By Nathan Volke
Councilman, District 3
Your new Anne Arundel County Council has been in office for just over one month. In that time, I have been pushing hard on something I campaigned to do: make local government more transparent. The issue of transparency has come up in two areas in just the past few weeks: 1) appointing a new county auditor and 2) the process that ended the 287(g) program.
The county auditor in Anne Arundel County is selected by and reports to the county council. The auditor’s office ensures that the money appropriated by the county council is spent by the county executive and other county departments in the correct way. This is a vital position because it serves as the fiscal watchdog for the county’s money — and your tax dollars.

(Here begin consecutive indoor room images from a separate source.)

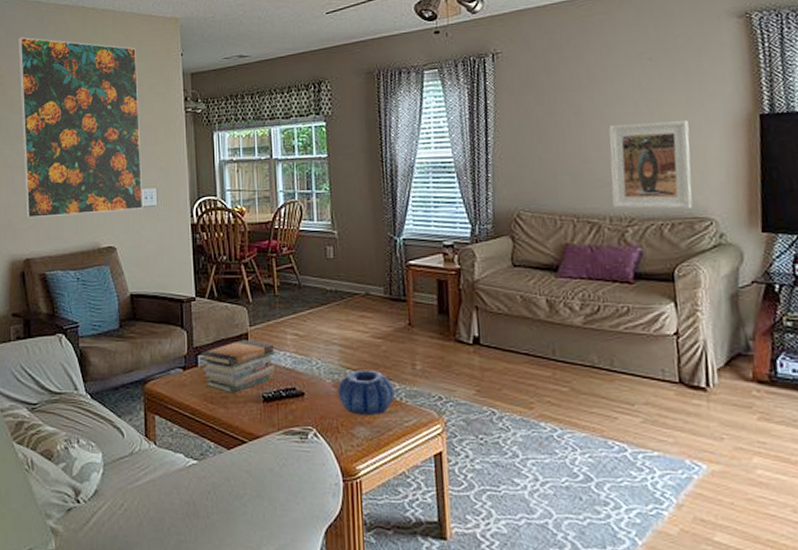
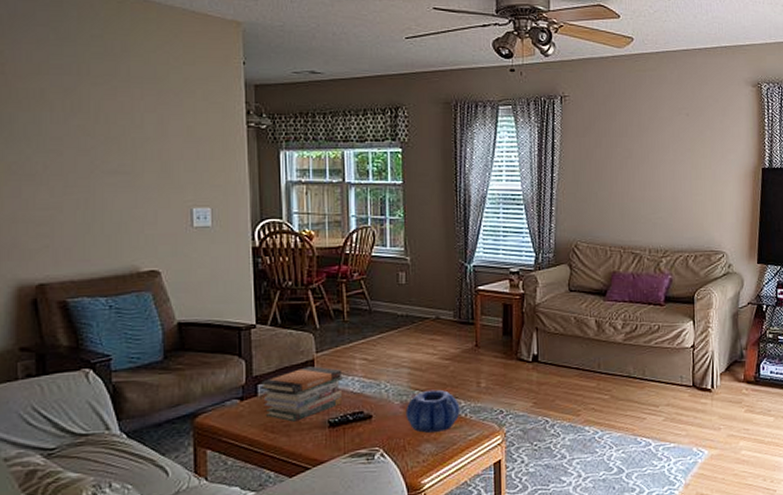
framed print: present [17,37,144,219] -> none [26,19,195,237]
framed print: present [609,120,693,210] -> none [652,169,712,244]

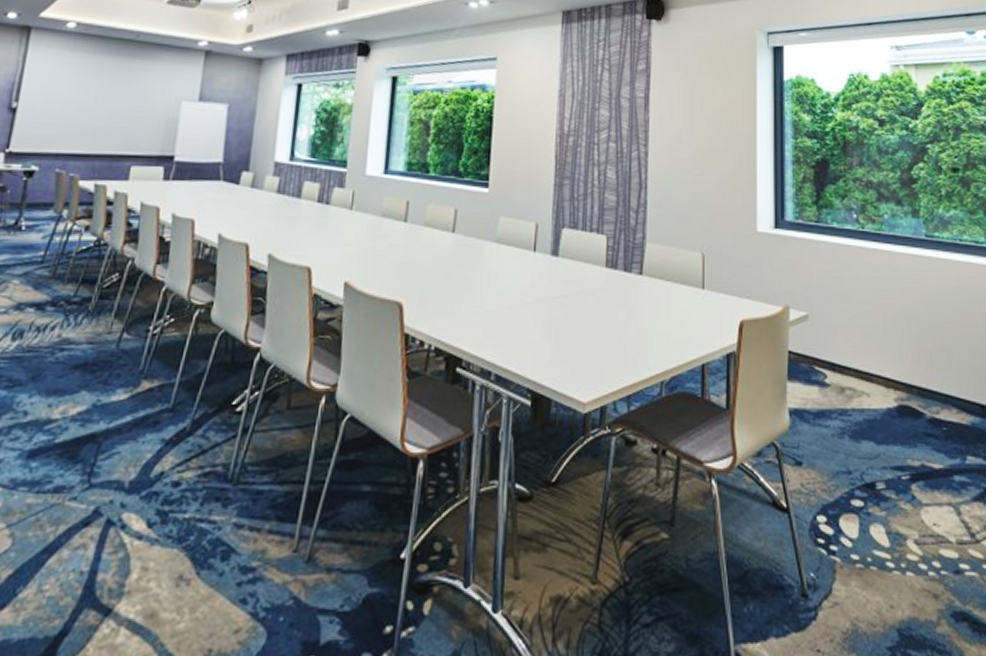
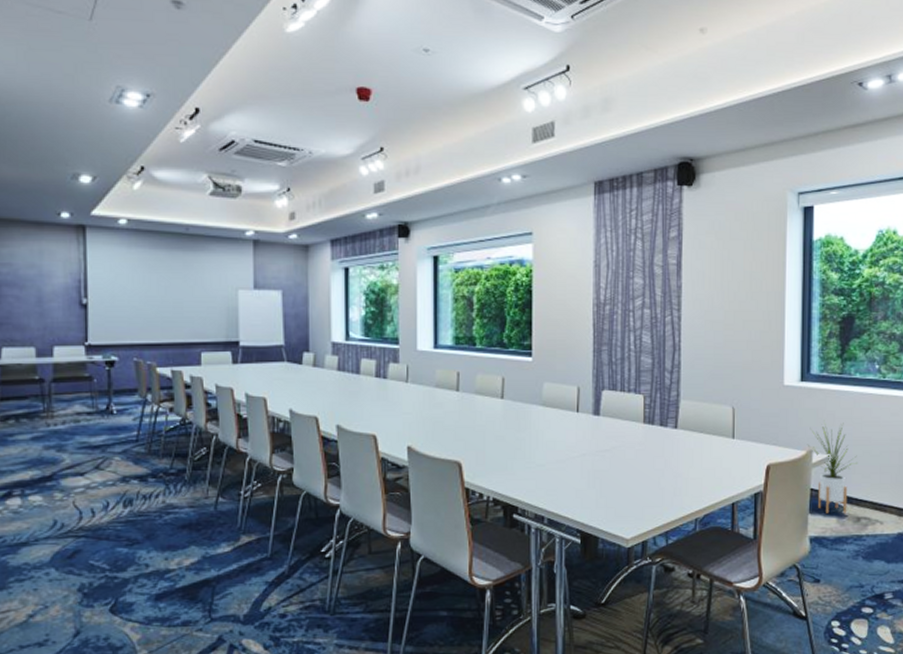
house plant: none [783,272,838,383] -> present [807,420,857,514]

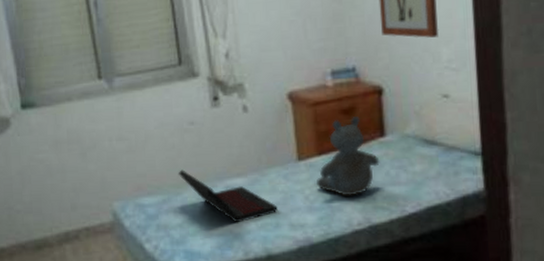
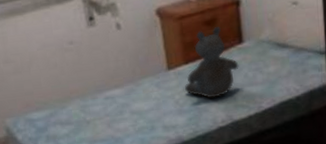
laptop: present [178,169,278,223] -> none [61,85,152,129]

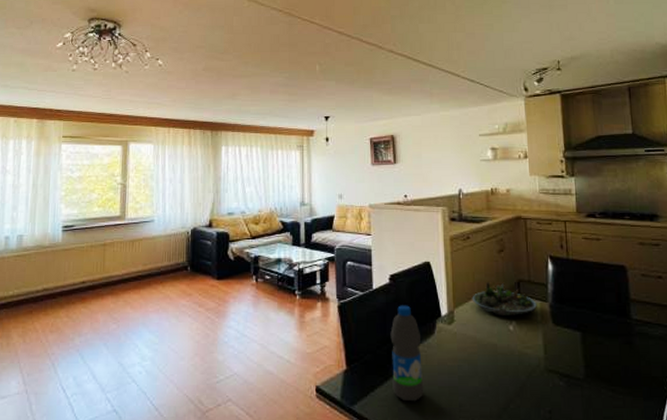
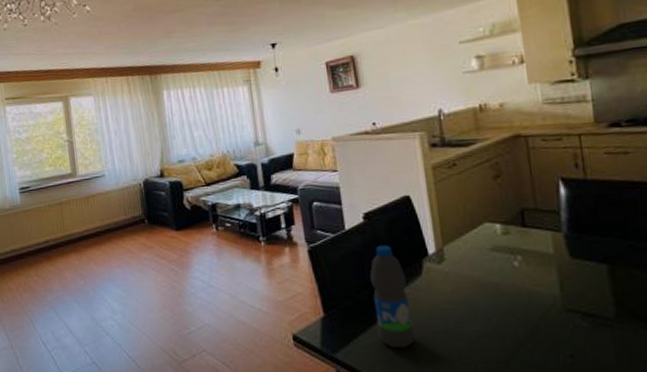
succulent planter: present [472,282,537,315] -> none [464,214,548,251]

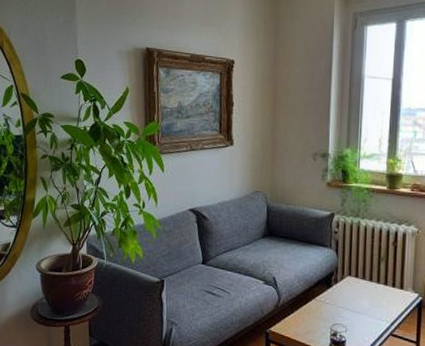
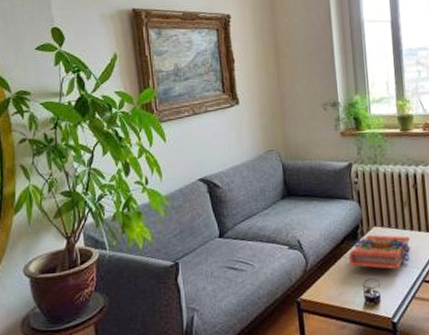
book: none [320,282,383,320] -> present [349,234,411,270]

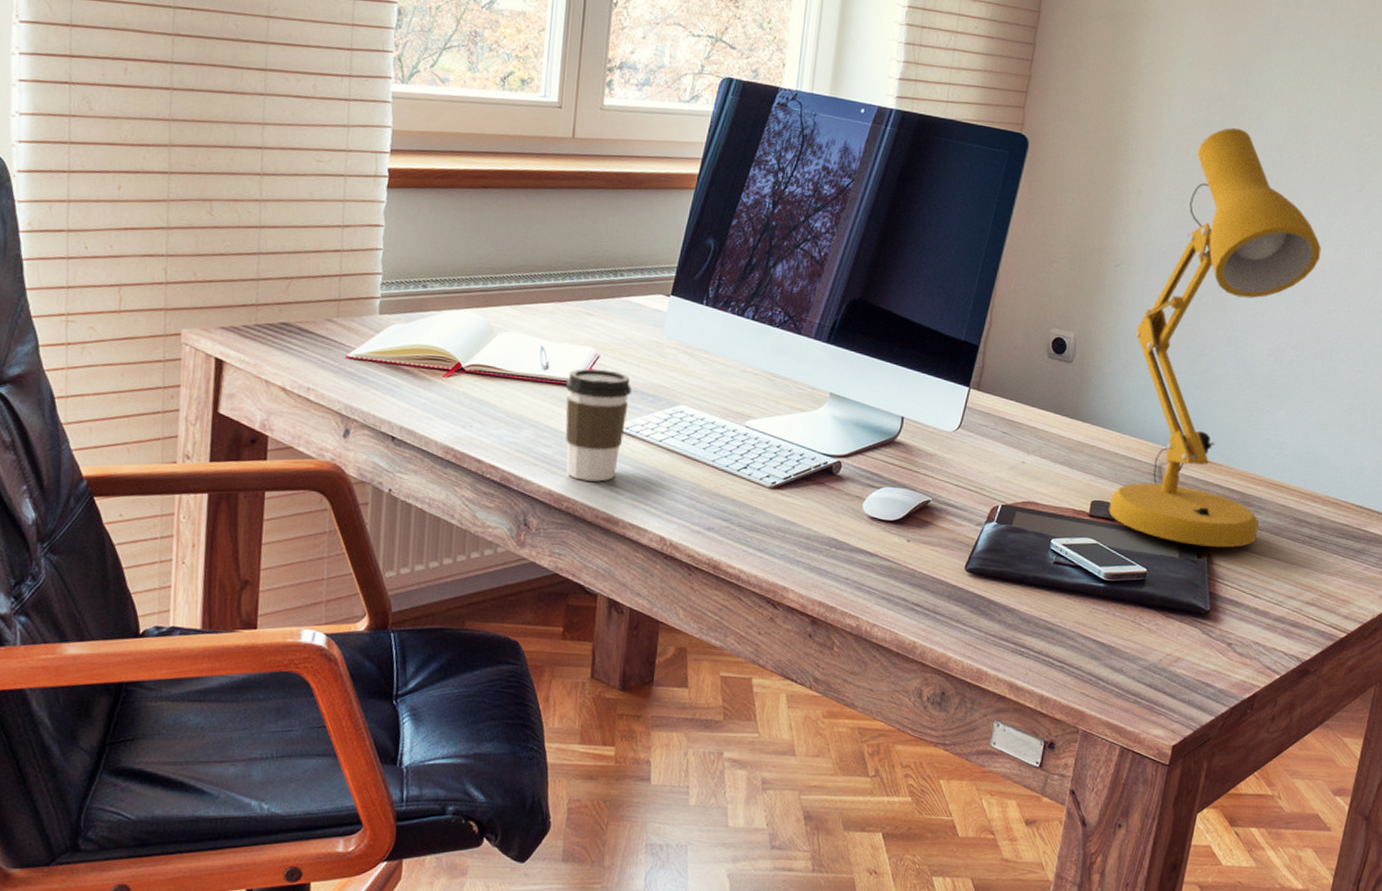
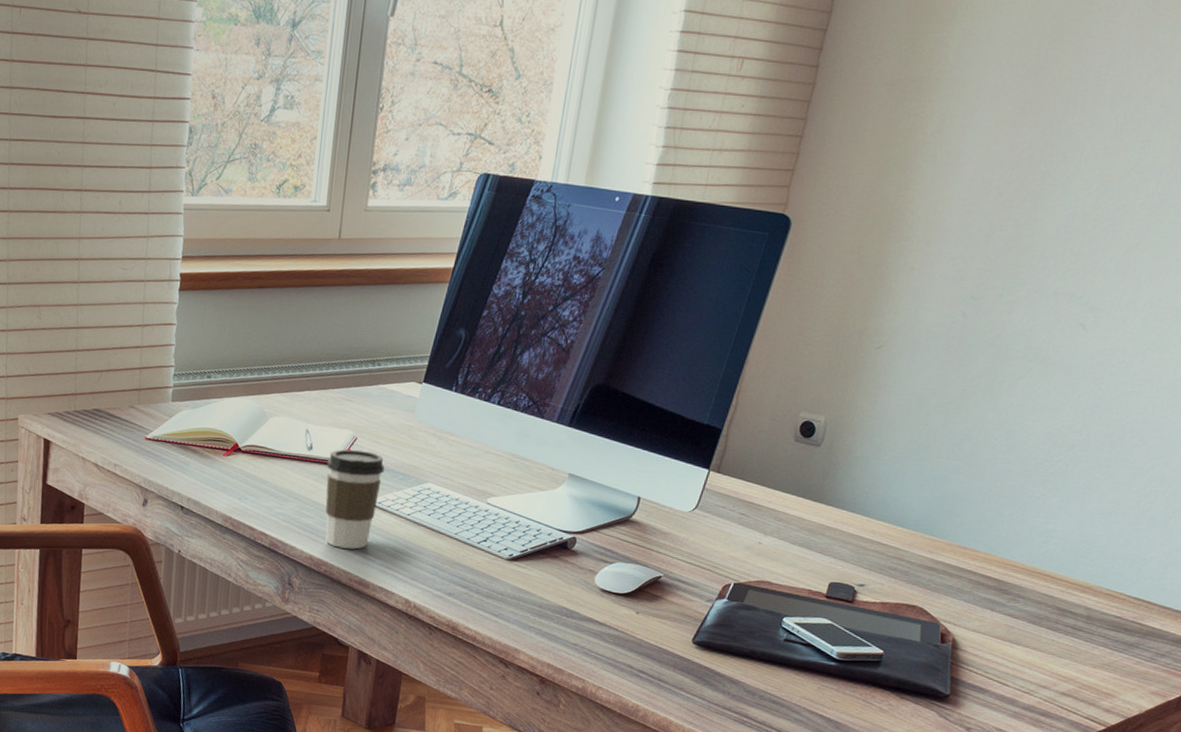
desk lamp: present [1109,128,1321,548] -> none [847,197,1124,634]

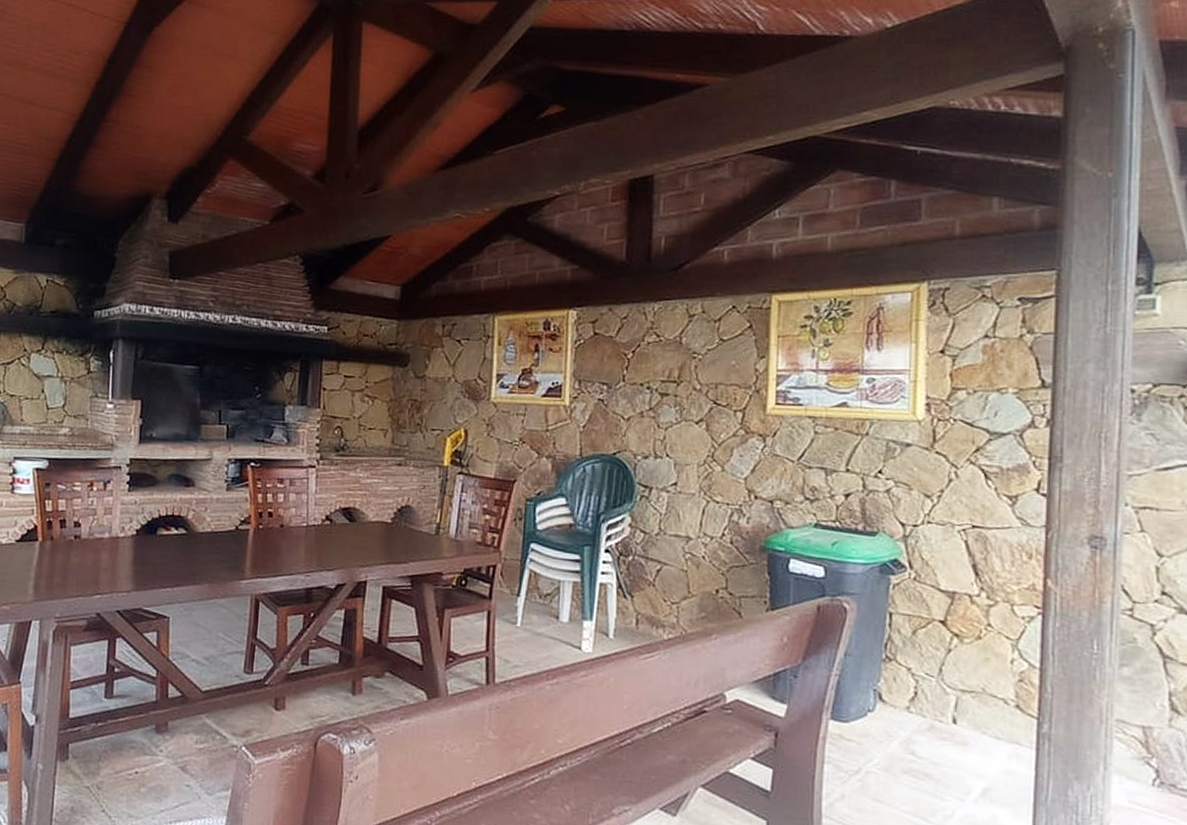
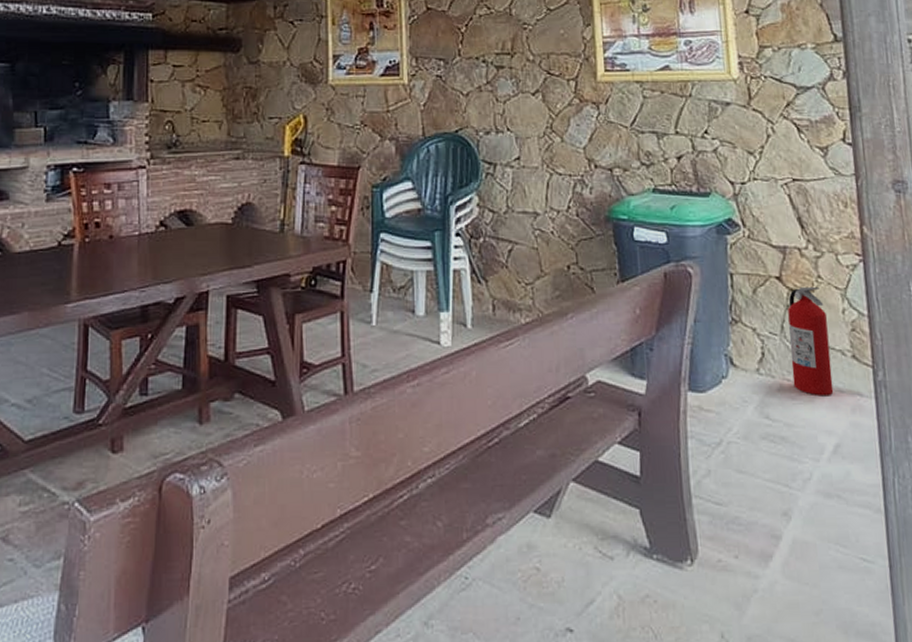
fire extinguisher: none [945,632,992,741] -> present [788,286,834,397]

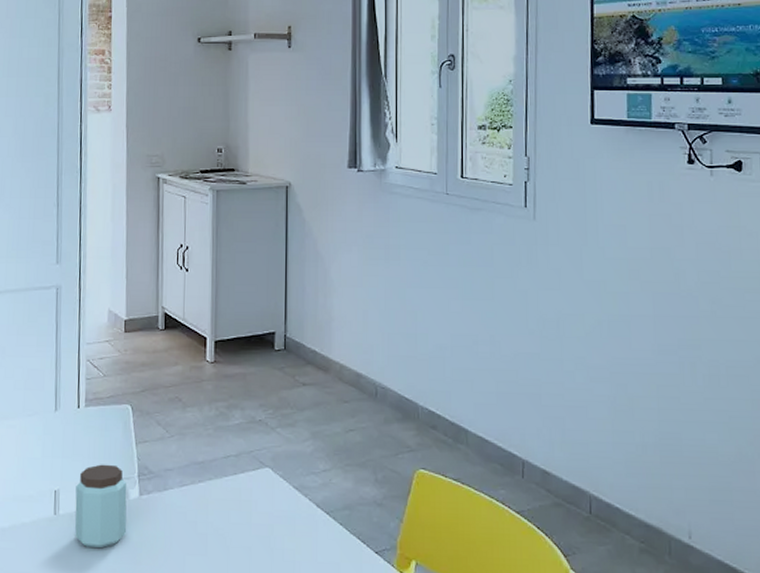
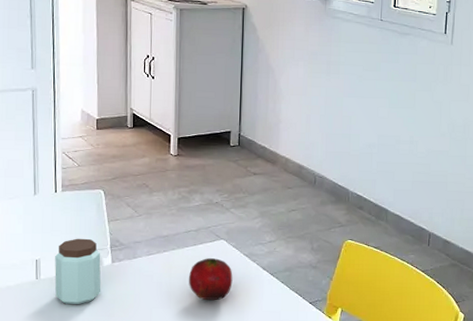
fruit: none [228,491,281,547] -> present [189,258,233,301]

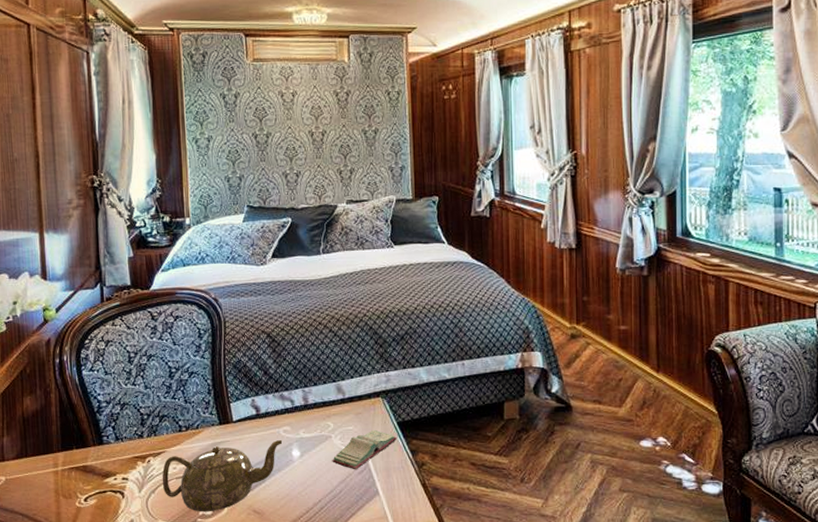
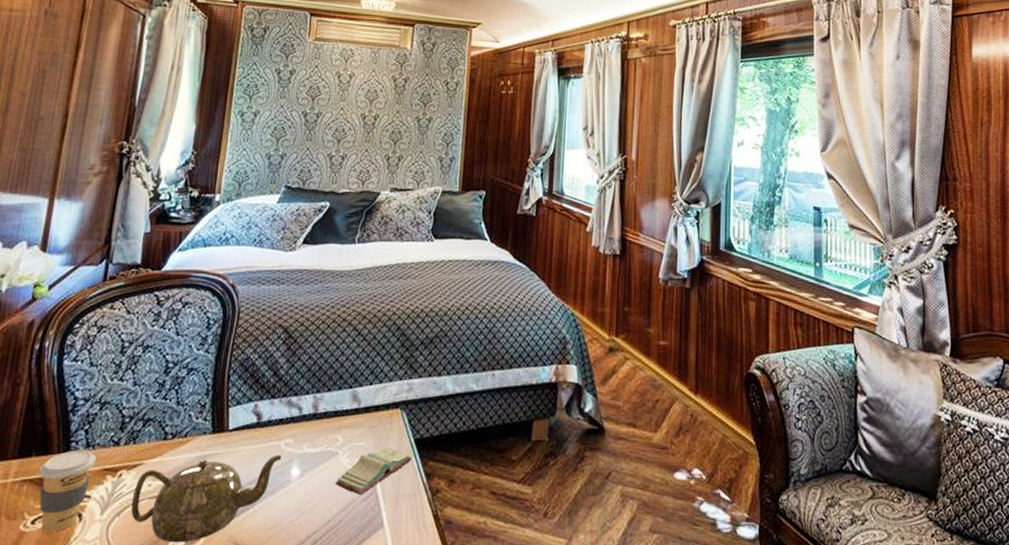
coffee cup: none [81,442,127,507] -> present [38,450,97,532]

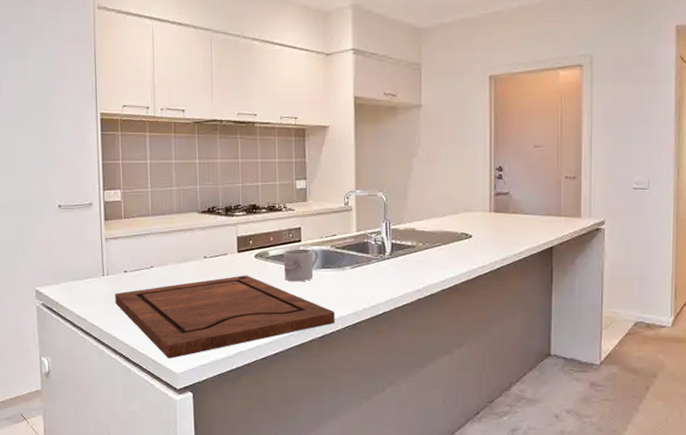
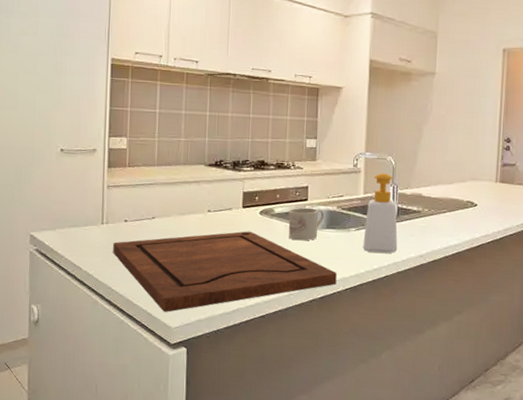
soap bottle: none [359,210,394,289] -> present [363,173,398,253]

When we first took office in early December, the county council members learned that our current county auditor was scheduled to retire on December 31. We had to select a replacement, and fast. In the past, the county council has chosen someone who already works within the auditor’s office to serve as the new auditor. But I and others on the council had a significant concern: how do we know that we have the best candidate for the position in-house? We have some tremendously intelligent and capable people in our county auditor’s office, which is one of the best in Maryland. But there are also many smart, hardworking people in the private sector and other parts of government who might be qualified for the position.
Fortunately, the council was able to come up with a bipartisan solution: advertise the position, seek applicants, interview the applicants and select the best candidate. Sound familiar? Of course it does. That is how most jobs get filled. It’s just common sense. It also sets a more transparent standard for selecting people for some of the top jobs in Anne Arundel County government. And I think that is a good thing.
Another area to which I am currently working to bring transparency is the termination of the 287(g) program by County Executive Steuart Pittman. The 287(g) program deputizes highly trained detention officers to assist in screening individuals during the booking process at our local detention centers after they have been arrested and charged with a crime. While I feel strongly that 287(g) is a solid program that worked well here in Anne Arundel County, and I wish the administration had taken the time to hear that argument before terminating it, I also realize that there is another argument on the other side that is worthy of discussion.
I am happy that we are finally having a discussion around the merits of 287(g) as a result of a resolution I introduced that asks the county executive to reinstitute the program. Discussion around issues like this one between citizens and their elected officials — before policy decisions are made — is what government and making policy is all about. In my opinion, discussions like this one lead to better understanding and better policy.
While I hope that the county executive changes his decision and decides to reinstate the 287(g) program in Anne Arundel County to make our community safer, at least I can say I was part of bringing that debate to the people who elected us, and we heard from them. You elected me to listen and then act, not the other way around. I intend to act accordingly.